**EXERCISE AIM**
An exact copy of the records below is needed, with every picture left out.

[Records from a data collection]
>>>
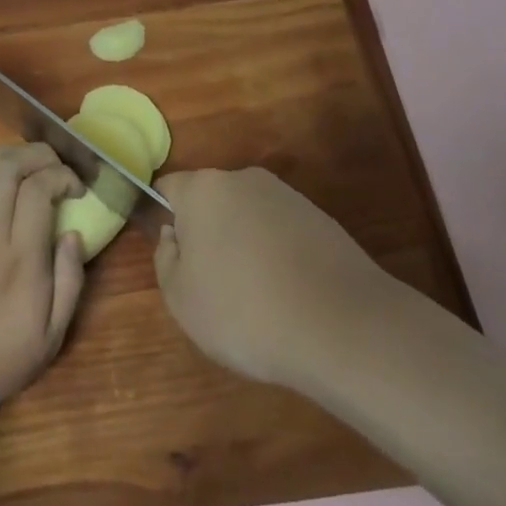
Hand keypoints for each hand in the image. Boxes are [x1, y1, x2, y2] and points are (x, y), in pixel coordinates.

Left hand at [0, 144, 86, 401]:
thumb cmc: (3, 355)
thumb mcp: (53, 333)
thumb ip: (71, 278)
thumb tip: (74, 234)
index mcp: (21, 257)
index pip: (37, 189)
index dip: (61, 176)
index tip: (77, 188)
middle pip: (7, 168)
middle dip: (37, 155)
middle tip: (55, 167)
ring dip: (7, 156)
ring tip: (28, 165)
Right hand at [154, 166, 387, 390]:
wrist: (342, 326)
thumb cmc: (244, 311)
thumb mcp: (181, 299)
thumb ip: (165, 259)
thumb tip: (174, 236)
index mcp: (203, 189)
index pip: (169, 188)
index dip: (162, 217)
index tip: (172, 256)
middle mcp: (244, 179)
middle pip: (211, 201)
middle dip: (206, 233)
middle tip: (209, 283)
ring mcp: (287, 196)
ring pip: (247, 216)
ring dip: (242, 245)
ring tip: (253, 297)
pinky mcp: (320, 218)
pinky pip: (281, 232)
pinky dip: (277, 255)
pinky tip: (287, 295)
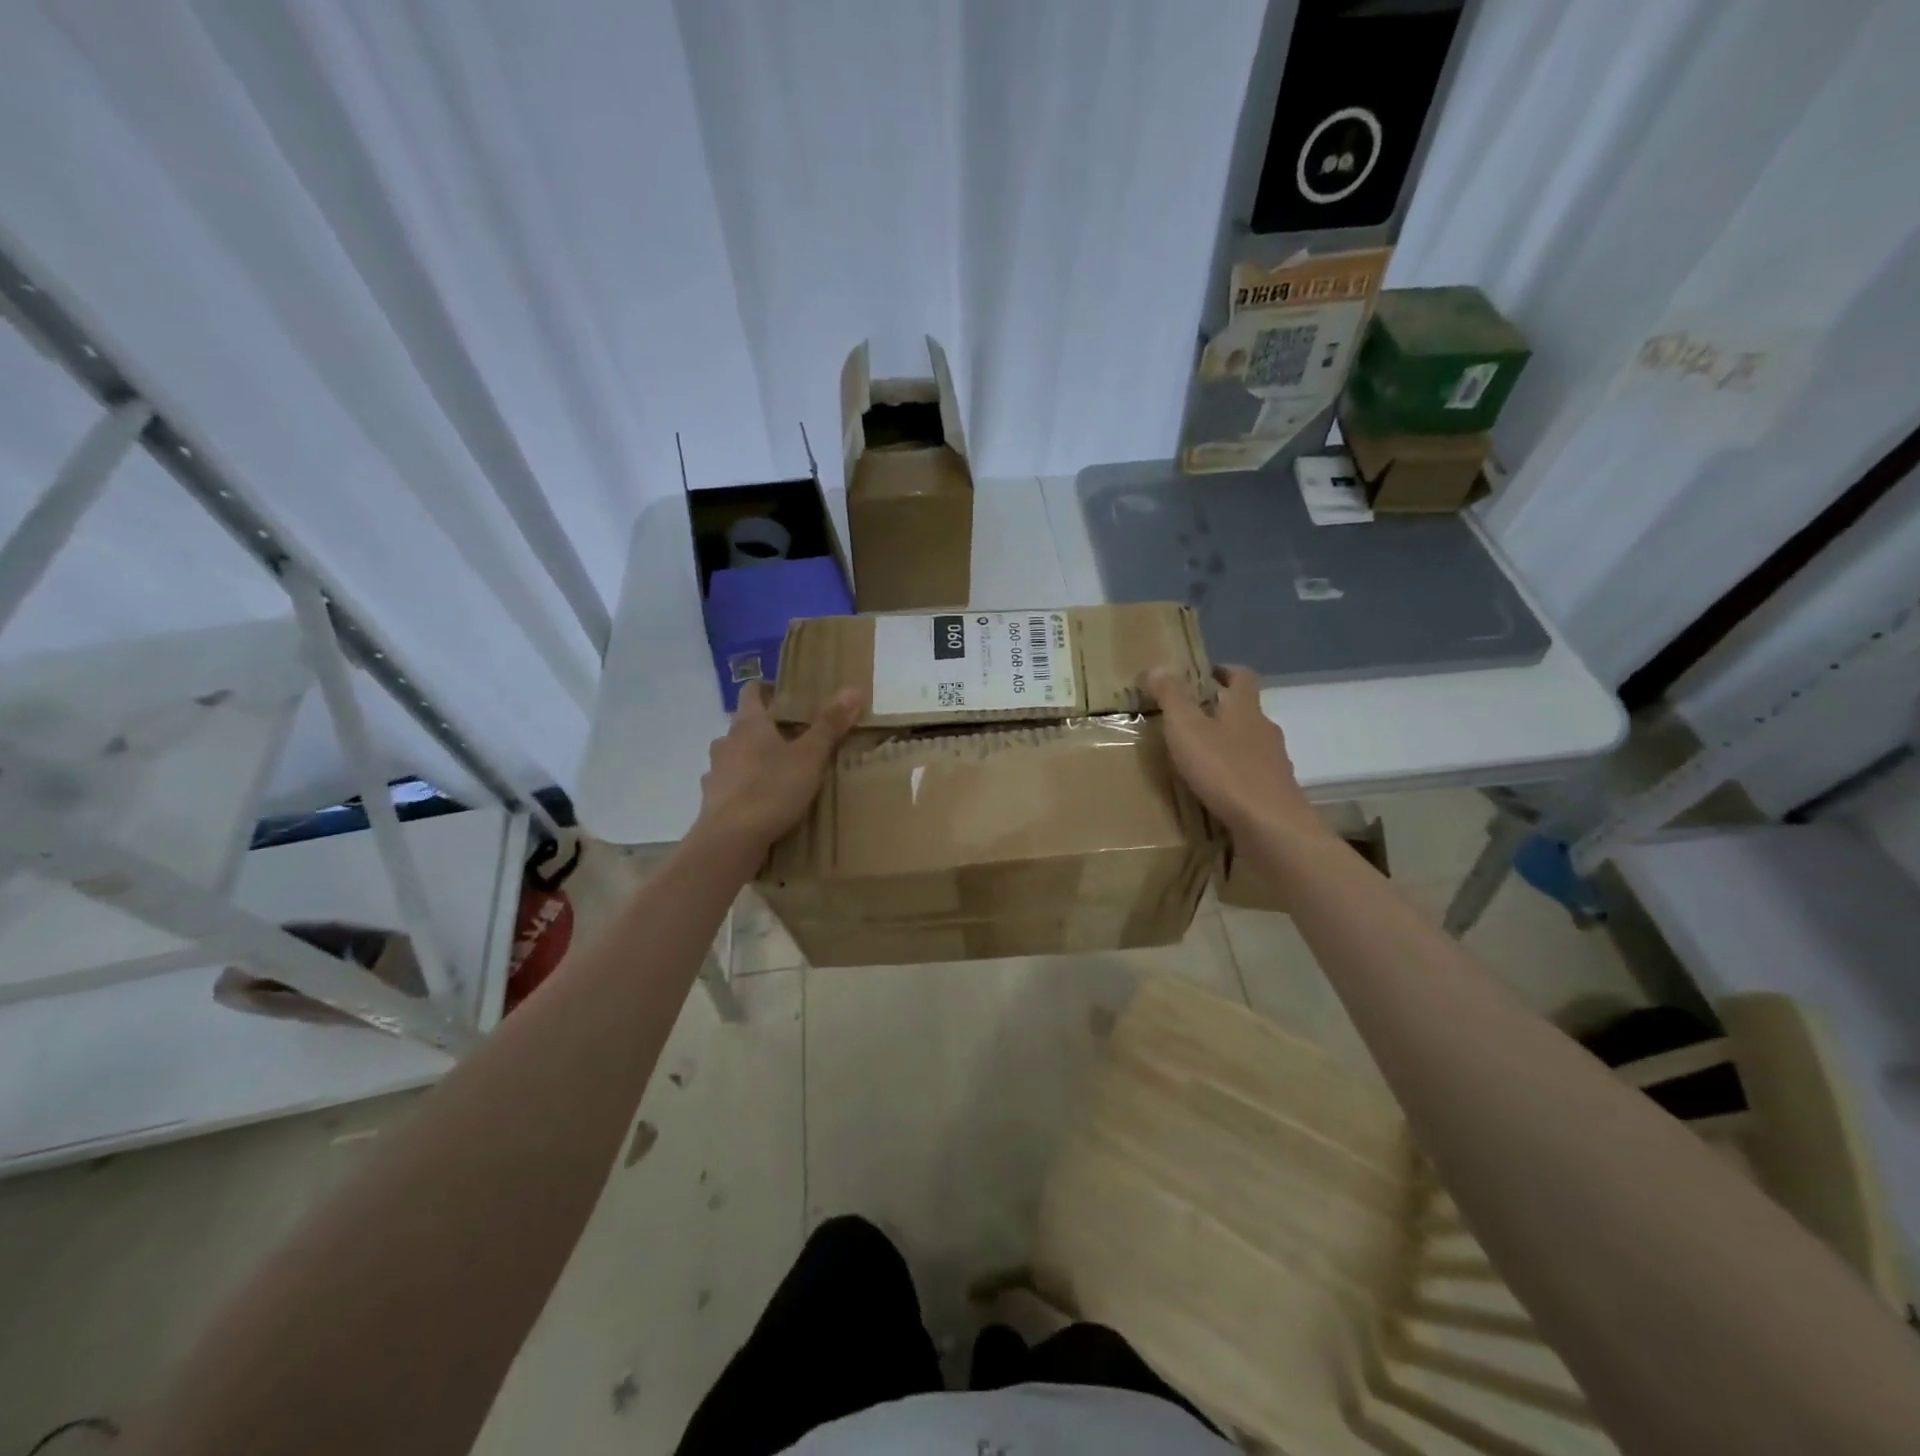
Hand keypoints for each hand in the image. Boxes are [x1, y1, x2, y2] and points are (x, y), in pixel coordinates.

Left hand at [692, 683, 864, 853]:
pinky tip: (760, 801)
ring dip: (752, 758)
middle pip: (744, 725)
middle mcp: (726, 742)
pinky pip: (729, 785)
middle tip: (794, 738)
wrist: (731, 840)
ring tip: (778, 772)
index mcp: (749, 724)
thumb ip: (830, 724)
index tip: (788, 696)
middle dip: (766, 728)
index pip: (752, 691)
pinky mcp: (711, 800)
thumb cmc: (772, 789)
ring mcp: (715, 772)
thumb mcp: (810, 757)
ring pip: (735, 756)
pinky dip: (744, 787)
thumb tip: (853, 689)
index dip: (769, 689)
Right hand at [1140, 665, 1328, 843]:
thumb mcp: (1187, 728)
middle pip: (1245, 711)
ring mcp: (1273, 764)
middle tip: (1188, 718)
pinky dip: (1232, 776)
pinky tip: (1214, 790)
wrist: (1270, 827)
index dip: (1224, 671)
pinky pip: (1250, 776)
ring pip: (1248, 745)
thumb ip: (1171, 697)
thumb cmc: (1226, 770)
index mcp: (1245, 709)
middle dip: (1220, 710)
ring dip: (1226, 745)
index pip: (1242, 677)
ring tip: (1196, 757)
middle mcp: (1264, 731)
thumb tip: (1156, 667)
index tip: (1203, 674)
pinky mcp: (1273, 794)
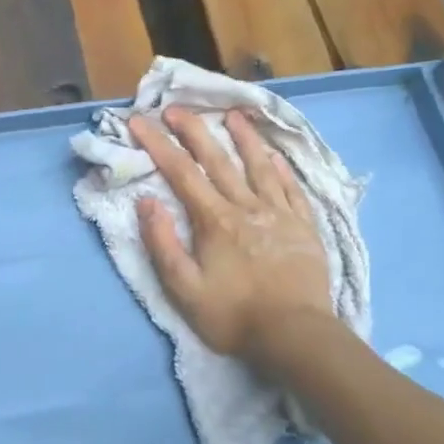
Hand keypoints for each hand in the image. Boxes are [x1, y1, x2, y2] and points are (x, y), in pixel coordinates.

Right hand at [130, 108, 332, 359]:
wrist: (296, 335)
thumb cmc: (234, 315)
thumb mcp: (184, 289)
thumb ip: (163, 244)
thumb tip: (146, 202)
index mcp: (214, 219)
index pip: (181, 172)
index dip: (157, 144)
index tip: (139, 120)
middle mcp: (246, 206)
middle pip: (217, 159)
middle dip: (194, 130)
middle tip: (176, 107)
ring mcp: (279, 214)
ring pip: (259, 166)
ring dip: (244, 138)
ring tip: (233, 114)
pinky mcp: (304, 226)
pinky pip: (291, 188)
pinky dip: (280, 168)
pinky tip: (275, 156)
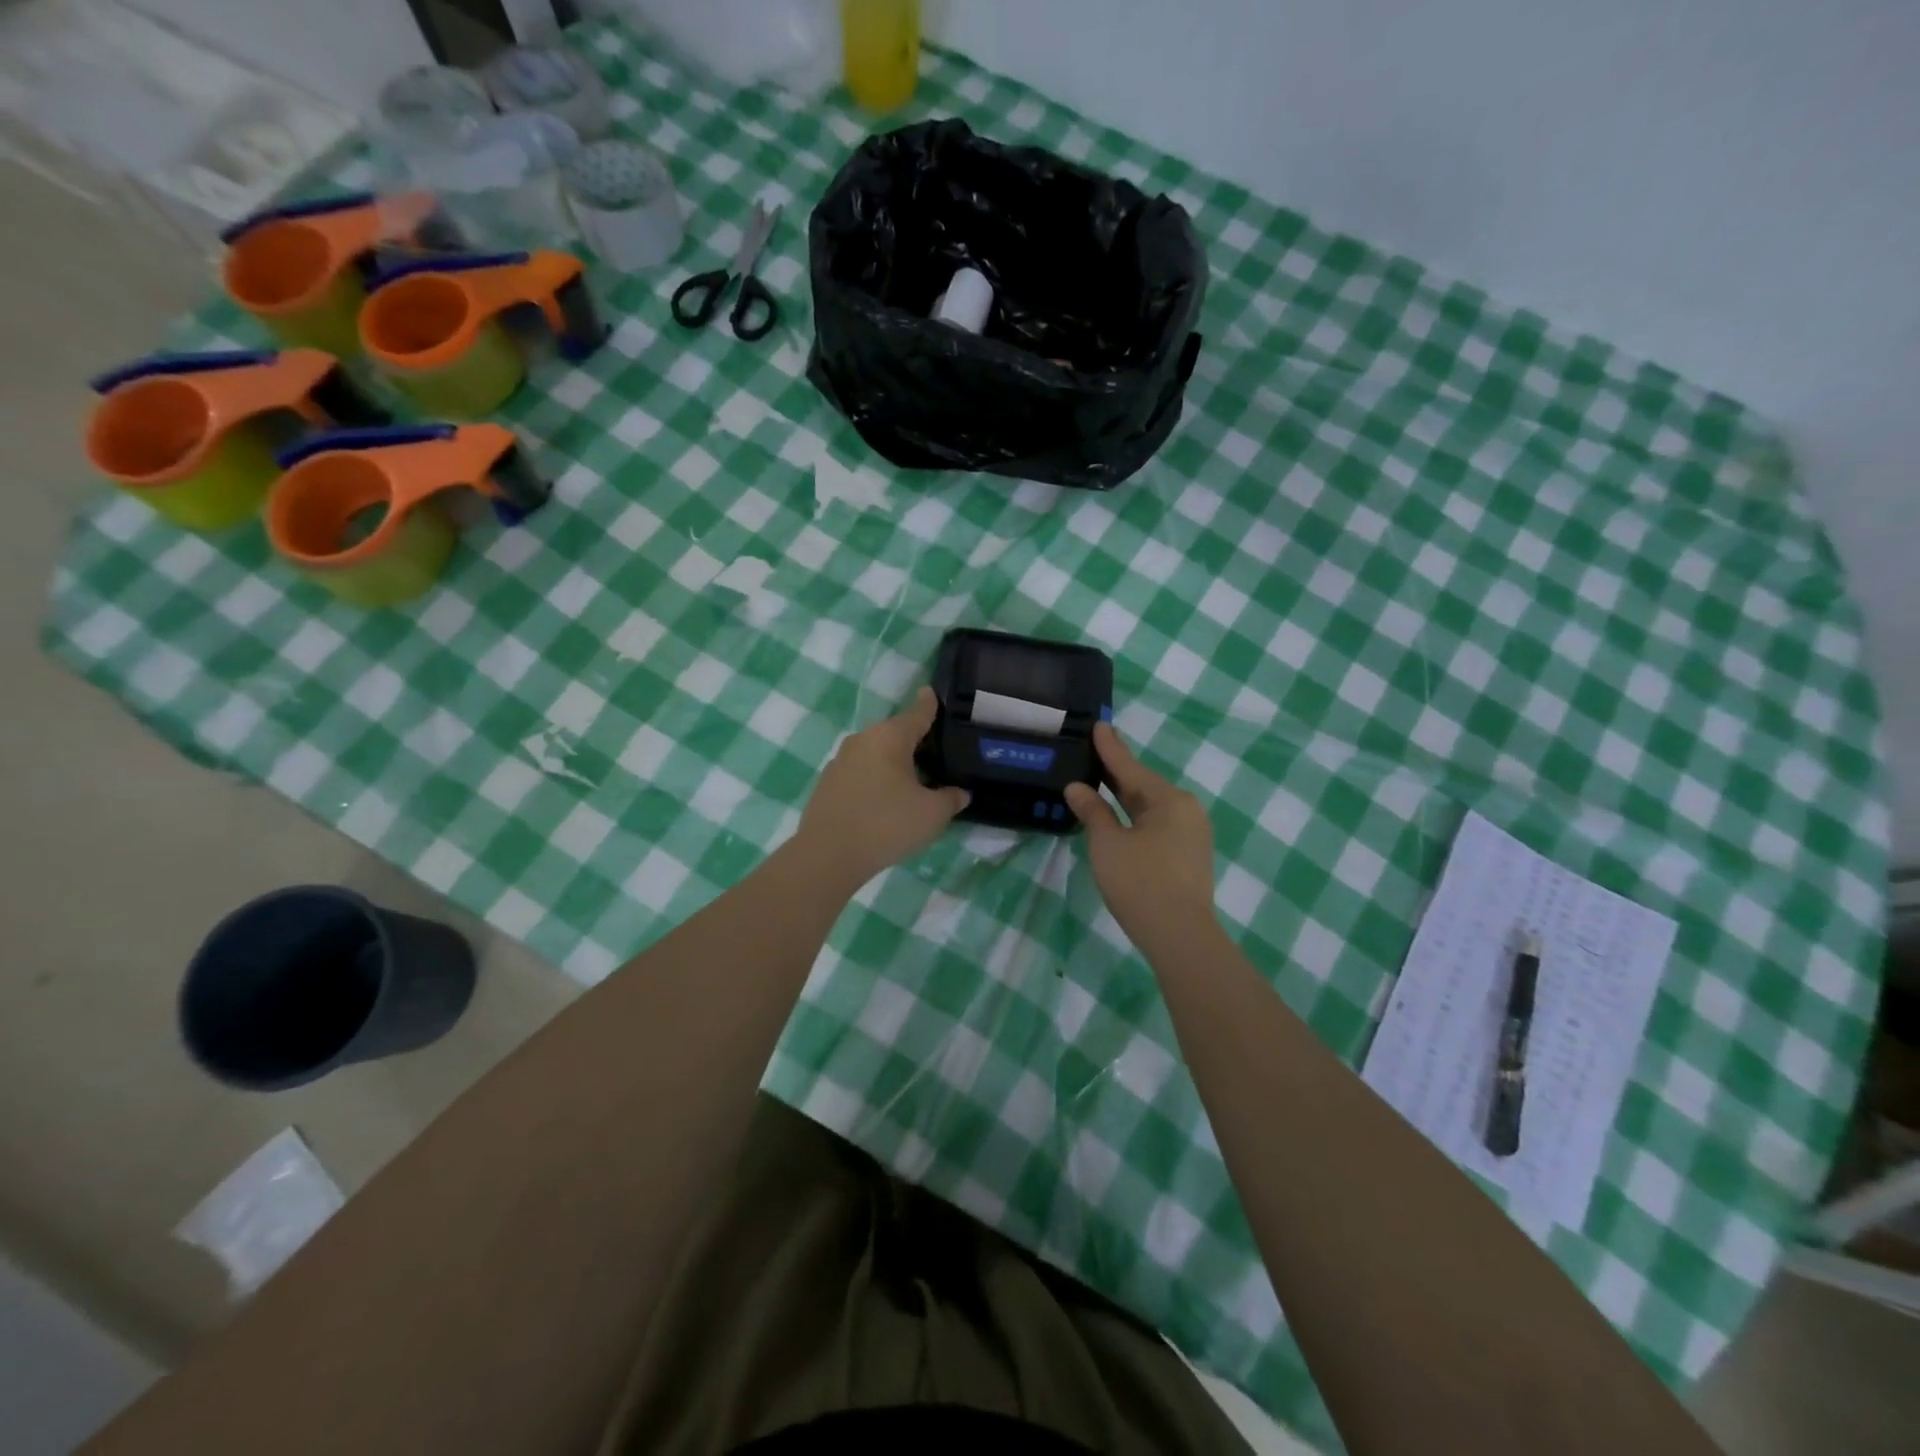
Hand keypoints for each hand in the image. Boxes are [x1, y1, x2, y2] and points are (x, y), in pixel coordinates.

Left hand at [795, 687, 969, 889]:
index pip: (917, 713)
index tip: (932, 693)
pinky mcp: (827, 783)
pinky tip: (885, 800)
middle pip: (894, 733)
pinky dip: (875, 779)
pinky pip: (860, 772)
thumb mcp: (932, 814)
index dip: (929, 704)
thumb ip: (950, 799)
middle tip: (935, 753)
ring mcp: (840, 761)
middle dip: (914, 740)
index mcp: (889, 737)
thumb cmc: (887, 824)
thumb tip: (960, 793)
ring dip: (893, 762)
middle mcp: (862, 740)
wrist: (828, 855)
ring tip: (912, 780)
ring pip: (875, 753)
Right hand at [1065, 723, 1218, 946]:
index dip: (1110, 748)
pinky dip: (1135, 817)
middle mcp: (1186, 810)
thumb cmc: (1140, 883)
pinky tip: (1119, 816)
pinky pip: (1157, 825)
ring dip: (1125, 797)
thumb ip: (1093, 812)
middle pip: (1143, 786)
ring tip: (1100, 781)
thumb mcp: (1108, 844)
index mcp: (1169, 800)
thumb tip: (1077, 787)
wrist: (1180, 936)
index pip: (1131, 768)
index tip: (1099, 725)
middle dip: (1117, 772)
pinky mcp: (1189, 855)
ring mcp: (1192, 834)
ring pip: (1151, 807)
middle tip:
<<<
**WRITTEN ANSWER**
Hand keypoints for each hand in the image. Boxes are [x1, y1, x2, y2] and points are (x, y), in pixel coordinates.

Left hand at [0, 144, 86, 401]:
thumb cmc: (3, 355)
thumb mcp: (53, 333)
thumb ip: (71, 278)
thumb tip: (74, 234)
index mcp: (21, 257)
index pip: (37, 189)
index dip: (61, 176)
index tip: (77, 188)
middle pip: (7, 168)
middle dip: (37, 155)
middle tip: (55, 167)
ring dip: (7, 156)
ring tip: (28, 165)
Right hand at [154, 166, 387, 390]:
wrist: (342, 326)
thumb cmc: (244, 311)
thumb mcp: (181, 299)
thumb ip: (165, 259)
thumb tip: (174, 236)
index mcp: (203, 189)
index pip: (169, 188)
index dip: (162, 217)
index tip: (172, 256)
middle mcp: (244, 179)
middle pip: (211, 201)
middle dip: (206, 233)
middle tip: (209, 283)
ring mcp: (287, 196)
ring pip: (247, 216)
ring dip: (242, 245)
ring tip: (253, 297)
pinky mcp: (320, 218)
pinky pip: (281, 232)
pinky dip: (277, 255)
pinky tip: (287, 295)
Hand keypoints for each hand in the image. Boxes are [x1, y1, x2, y2] and points are (x, y), in pixel coordinates.

Left hand at [692, 683, 864, 853]:
pinky tip: (760, 801)
ring dip: (752, 758)
middle pip: (744, 725)
middle mcp: (726, 742)
pinky pip: (729, 785)
middle tip: (794, 738)
wrist: (731, 840)
ring tip: (778, 772)
index mcp: (749, 724)
thumb ip: (830, 724)
index tip: (788, 696)
middle dip: (766, 728)
index pip: (752, 691)
pinky mcp: (711, 800)
thumb cmc: (772, 789)
ring mcp: (715, 772)
thumb mcp: (810, 757)
ring pip: (735, 756)
pinky dip: (744, 787)
thumb tip: (853, 689)
index dip: (769, 689)
Right hand at [1140, 665, 1328, 843]:
thumb mcp: (1187, 728)
middle pip: (1245, 711)
ring mcp: (1273, 764)
middle tip: (1188, 718)
pinky dip: (1232, 776)
pinky tip: (1214, 790)
wrist: (1270, 827)
index dip: (1224, 671)
pinky pip: (1250, 776)
ring pip: (1248, 745)
thumb ip: (1171, 697)
thumb cmc: (1226, 770)
index mcp: (1245, 709)
middle dip: (1220, 710)
ring dip: (1226, 745)
index pip: (1242, 677)
ring tip: (1196, 757)
middle mcp: (1264, 731)
thumb tip: (1156, 667)
index tip: (1203, 674)
pinky mcp: (1273, 794)
Hand keypoints for each hand in the image. Boxes are [x1, y1, x2, y2] and points are (x, y), in pixel coordinates.

Right hand at [130, 108, 332, 359]:
wrist: (296, 335)
thumb cmc: (234, 315)
thumb mcp: (184, 289)
thumb ip: (163, 244)
thumb tip: (146, 202)
index mcp: (214, 219)
index pip: (181, 172)
index dip: (157, 144)
index tip: (139, 120)
middle mcp: (246, 206)
middle pip: (217, 159)
middle dip: (194, 130)
middle tip: (176, 107)
ring mcp: (279, 214)
ring pip: (259, 166)
ring dip: (244, 138)
ring tip: (233, 114)
pinky mcp: (304, 226)
pinky pip: (291, 188)
pinky dip: (280, 168)
pinky tip: (275, 156)
Hand keypoints for each hand in the image. Boxes are [x1, y1, x2, y2] and points are (x, y), in pixel coordinates.

Left hand at [795, 687, 969, 889]:
index pip: (917, 713)
index tip: (932, 693)
pinky mcp: (827, 783)
pinky tip: (885, 800)
middle pip: (894, 733)
pinky dip: (875, 779)
pinky pip: (860, 772)
thumb mcp: (932, 814)
index dip: (929, 704)
thumb ip: (950, 799)
middle tip: (935, 753)
ring mcp: (840, 761)
middle dip: (914, 740)
index mcp: (889, 737)
thumb cmc: (887, 824)
thumb tip: (960, 793)
ring dip: (893, 762)
middle mcp: (862, 740)
wrist: (828, 855)
ring tip: (912, 780)
ring pip: (875, 753)
Right hand at [1065, 723, 1218, 946]:
index dip: (1110, 748)
pinky dip: (1135, 817)
middle mcp: (1186, 810)
thumb cmc: (1140, 883)
pinky tip: (1119, 816)
pinky pip: (1157, 825)
ring dip: (1125, 797)
thumb ip: (1093, 812)
middle pip: (1143, 786)
ring tip: (1100, 781)
thumb mcp: (1108, 844)
index mcp: (1169, 800)
thumb tip: (1077, 787)
wrist: (1180, 936)
index pip: (1131, 768)
index tip: (1099, 725)
middle dip: (1117, 772)
pinky mcp: (1189, 855)
ring mcp: (1192, 834)
ring pip: (1151, 807)
middle tip:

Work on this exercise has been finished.